C'est un inédit que les éditions Albin Michel publient ici dans leur très beau catalogue « Les grandes traductions ».
Médecin, mais surtout grand auteur viennois né dans la seconde moitié du XIXe siècle (probablement l'un des dramaturges viennois les plus joués sur les scènes allemandes), Arthur Schnitzer n'a pas publié « Gloire tardive » de son vivant. Son ami Hermann Bahr, codirecteur de l'hebdomadaire « Die Zeit » était prêt à le faire dans son journal à condition que le texte soit quelque peu raccourci pour éviter une parution en épisodes qui aurait été « grandement dommageable et aurait privé l'oeuvre de toute efficacité ». Une option à laquelle Arthur Schnitzer ne voulut pas consentir. « Gloire tardive » resta donc jusqu'à aujourd'hui à l'état de tapuscrit dans le fond posthume de l'écrivain viennois mort en 1931.

**Activité A**. D'après l'extrait présenté, qui était prêt à publier « Gloire tardive » dans son journal ?
**Activité B**. Repérez toutes les lignes qui contiennent le mot « people » en tenant compte de la casse, puis recopiez-les.

**Données fournies**.
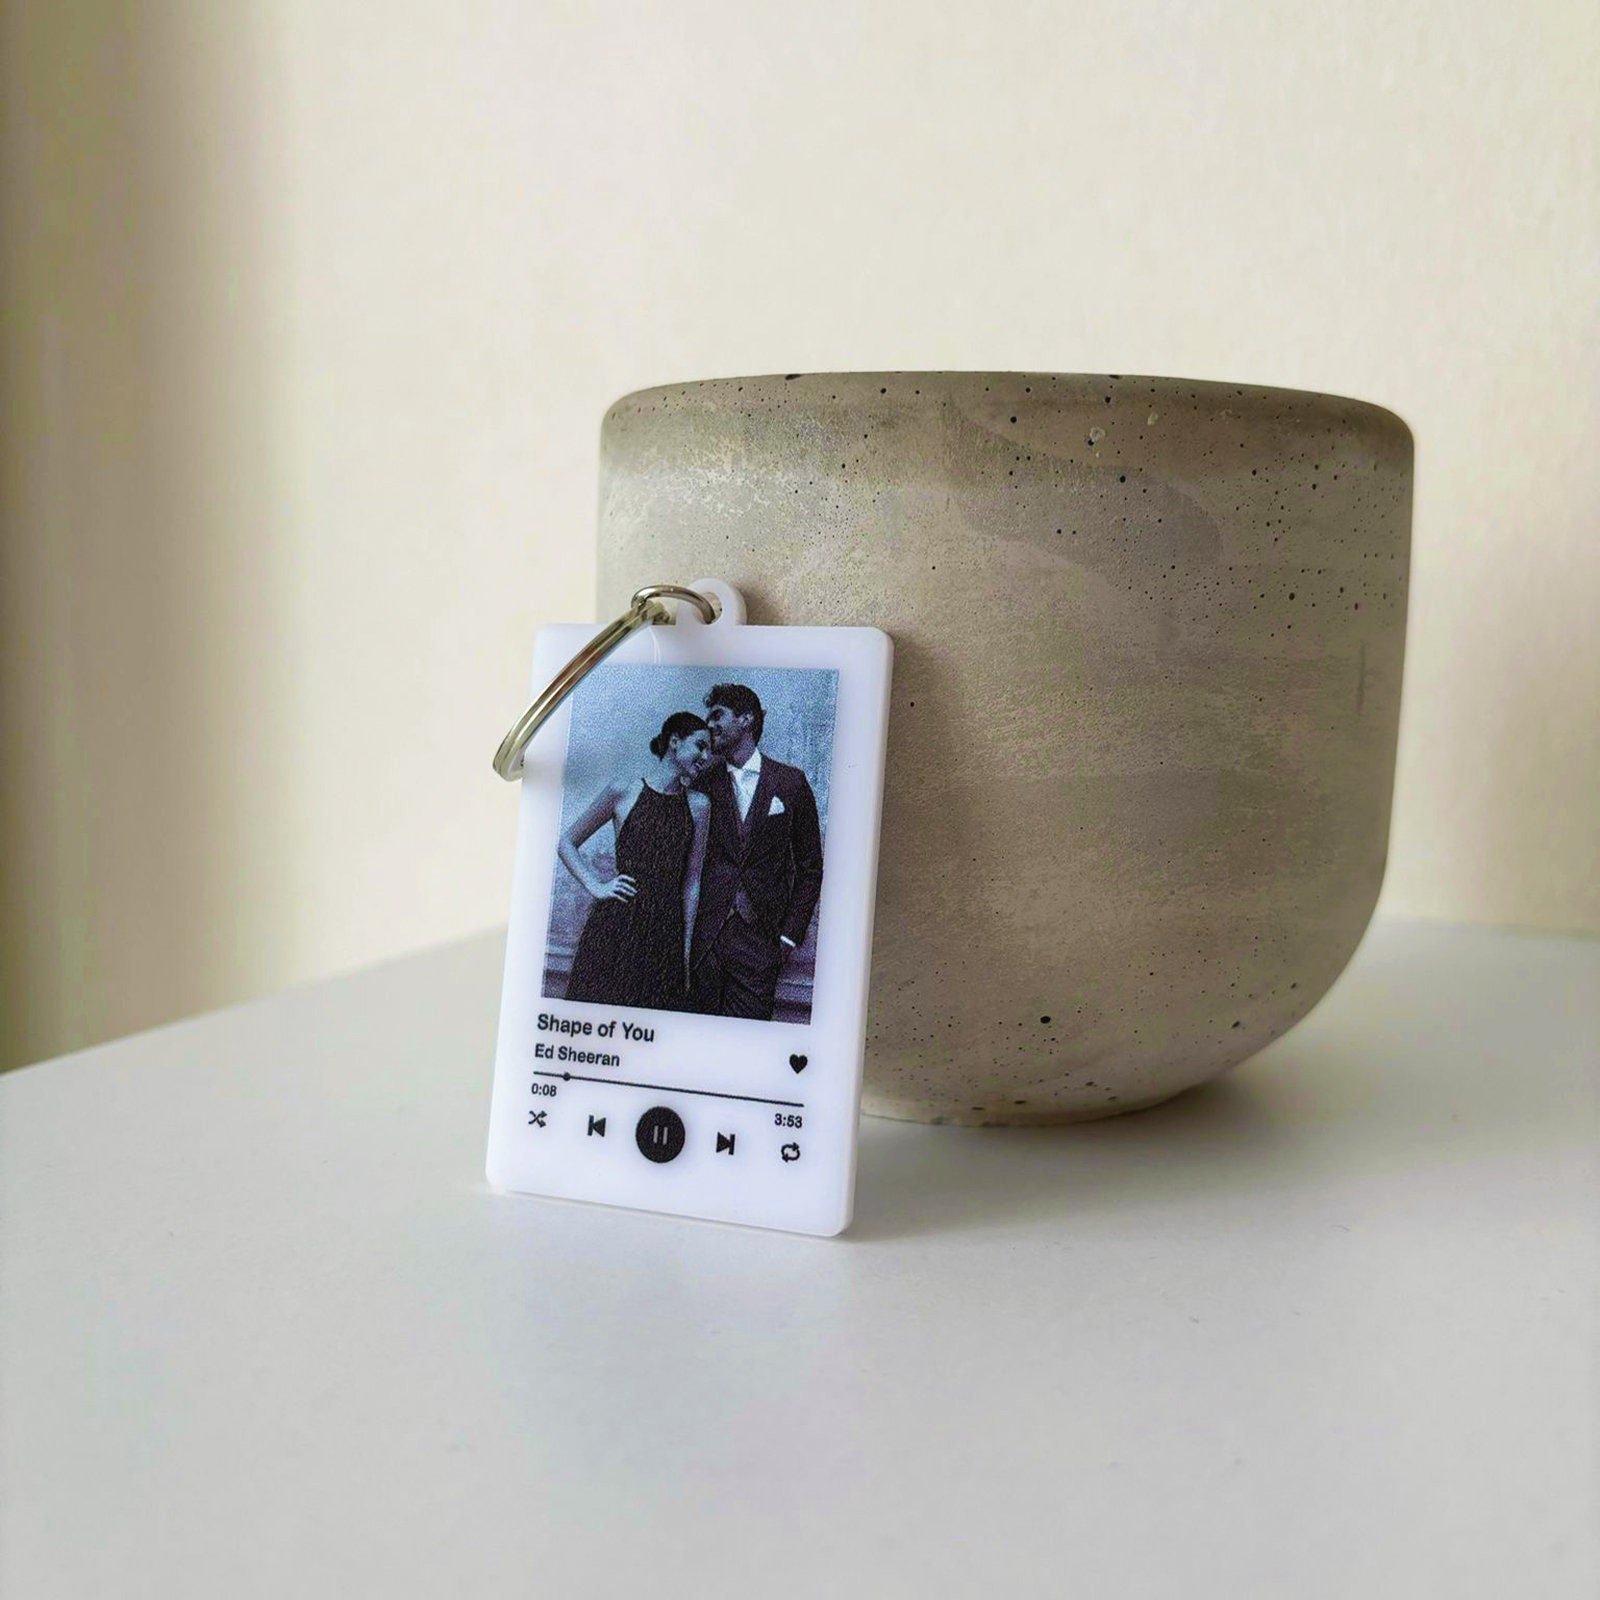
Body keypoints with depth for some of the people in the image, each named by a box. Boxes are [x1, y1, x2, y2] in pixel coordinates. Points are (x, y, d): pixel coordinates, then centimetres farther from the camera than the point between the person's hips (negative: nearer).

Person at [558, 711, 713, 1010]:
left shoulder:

**Votre réponse A**. Hermann Bahr, codirecteur de l'hebdomadaire « Die Zeit ».

**Votre réponse B**.
Body keypoints with depth for some of the people in the image, each named by a box. Boxes are [x1, y1, x2, y2] in pixel coordinates. Points are (x, y, d): pixel coordinates, then centimetres farther from the camera than the point between the person's hips (negative: nearer).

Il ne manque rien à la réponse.